With this thoughtful assessment of food, however, my friends have declared me that girl — the one who has very specific requests to her order in restaurants, who suggests alternative locations if the menu lacks healthy options; who always asks what’s on the menu at parties and if there’s anything I can bring, that item always being a salad or veggie and bean dish; who won’t accept a prepackaged foodstuff without reading the label first.

But why shouldn’t I be that girl? Why shouldn’t we all? These eaters are sometimes referred to as fussy or picky, but we are simply discerning. With all of the information available on the food industry, and all that I’ve learned and read and watched in documentaries, I can’t just gobble down a plate of food without wondering about how it was cooked and from where it was sourced.
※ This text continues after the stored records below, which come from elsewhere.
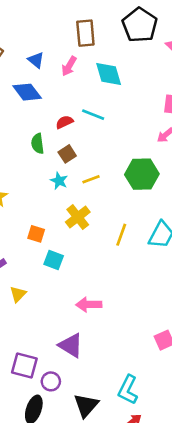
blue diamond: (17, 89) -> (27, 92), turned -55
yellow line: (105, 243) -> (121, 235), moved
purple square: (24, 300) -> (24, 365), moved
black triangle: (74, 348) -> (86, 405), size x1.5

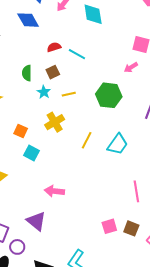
cyan line: (93, 115) -> (77, 54), moved
green semicircle: (38, 144) -> (27, 73), moved

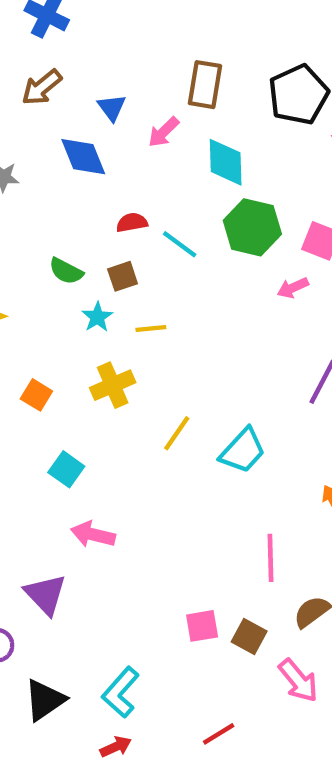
green semicircle: (27, 73) -> (66, 271), turned -70
green hexagon: (109, 95) -> (252, 227), moved
cyan square: (32, 153) -> (66, 469), moved

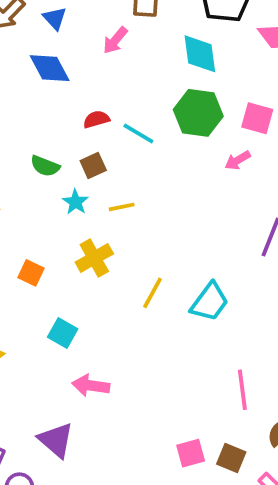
blue triangle: (112, 108) -> (55, 18), moved
cyan diamond: (226, 162) -> (200, 54), moved

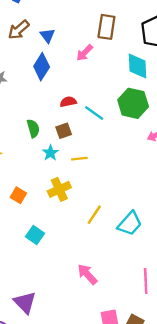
blue diamond: (50, 68) -> (42, 67), turned 56
green semicircle: (45, 166) -> (33, 128), turned -132
pink arrow: (91, 386) -> (87, 274), moved, turned 35

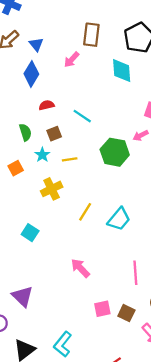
red semicircle: (68, 102) -> (47, 105), moved
green hexagon: (133, 103) -> (115, 152), moved
orange square: (18, 195) -> (16, 168), moved, turned 32

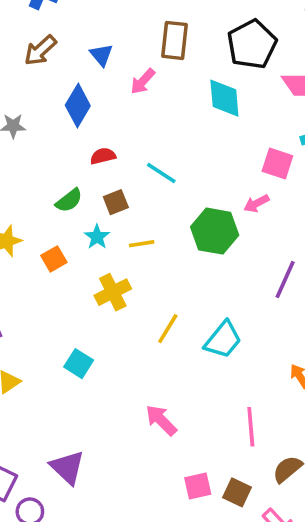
blue triangle: (36, 44) -> (101, 55), moved
green semicircle: (25, 132) -> (69, 200), turned 70

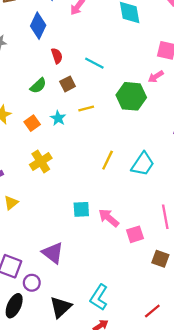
red semicircle: (103, 156) -> (57, 56), turned 91
cyan star: (97, 237) -> (58, 118), moved
yellow cross: (113, 292) -> (41, 161), moved
cyan square: (79, 364) -> (81, 209), moved, turned -30
pink square: (198, 486) -> (135, 234), moved

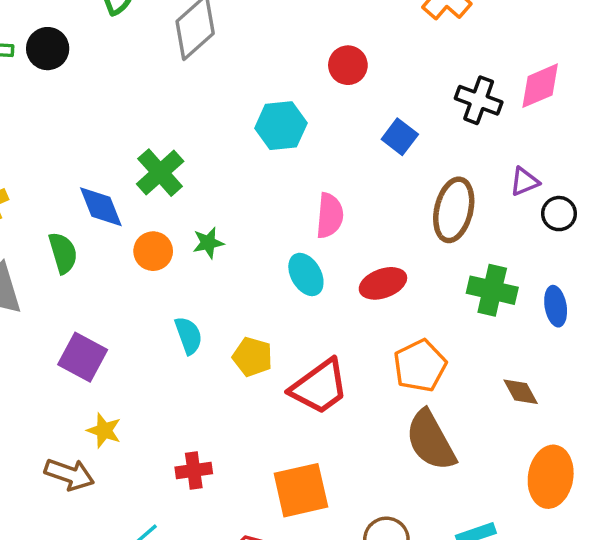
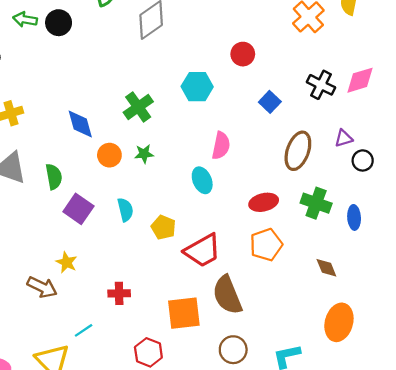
green cross: (160, 173) -> (138, 107), moved
green semicircle: (63, 253) -> (54, 177), moved
red ellipse: (383, 283) -> (264, 202), moved
purple square: (83, 357) -> (78, 209), moved
brown semicircle: (431, 440) -> (227, 295), moved

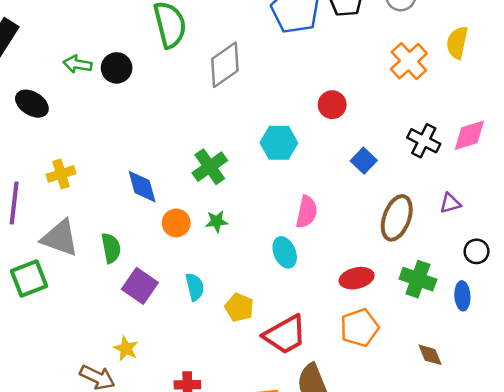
black circle: (363, 160) -> (477, 251), moved

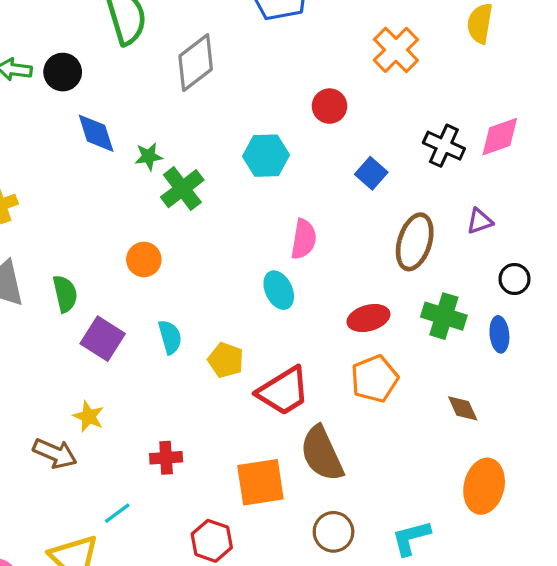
orange cross: (409, 61) -> (396, 50), moved
blue diamond: (142, 187) -> (96, 133), moved
green star: (217, 221) -> (149, 156), moved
I may get a little obsessed at times, but it works better for me on my path to wellness. (If anything, taking a moment to think about all this stalls the entire eating process, thus making me question my choice of creamy pasta dish or deep-dish pizza or “Buffalo kickers” in the first place). I’m finding it to be one of the easiest first steps in cleaning up my diet: Always choose the highest quality food you can. Real, organic food is delicious and packed with nutrients. Sitting with a plate of organic greens and hormone-free, free-range chicken with olive oil and lemon makes me feel fuller and more satisfied than, say, greasy fried chicken, which I could’ve easily devoured in the past and still felt hungry. So if I can do only one thing when it comes to eating, I will choose real, wholesome food.

Although I still miss cupcakes, I feel like I can have them occasionally in the future without getting back on the wrong track. For me, the UltraSimple way of eating, for the most part, is sustainable, and when a wedding or birthday party or reunion comes up with an unpredictable menu, I’ll feel like I can eat the healthier options but still have a (small) piece of cake if I want it. There are a lot of diets and suggestions for ways to eat out there, but I’ve gleaned some good tips from Dr. Hyman’s plan.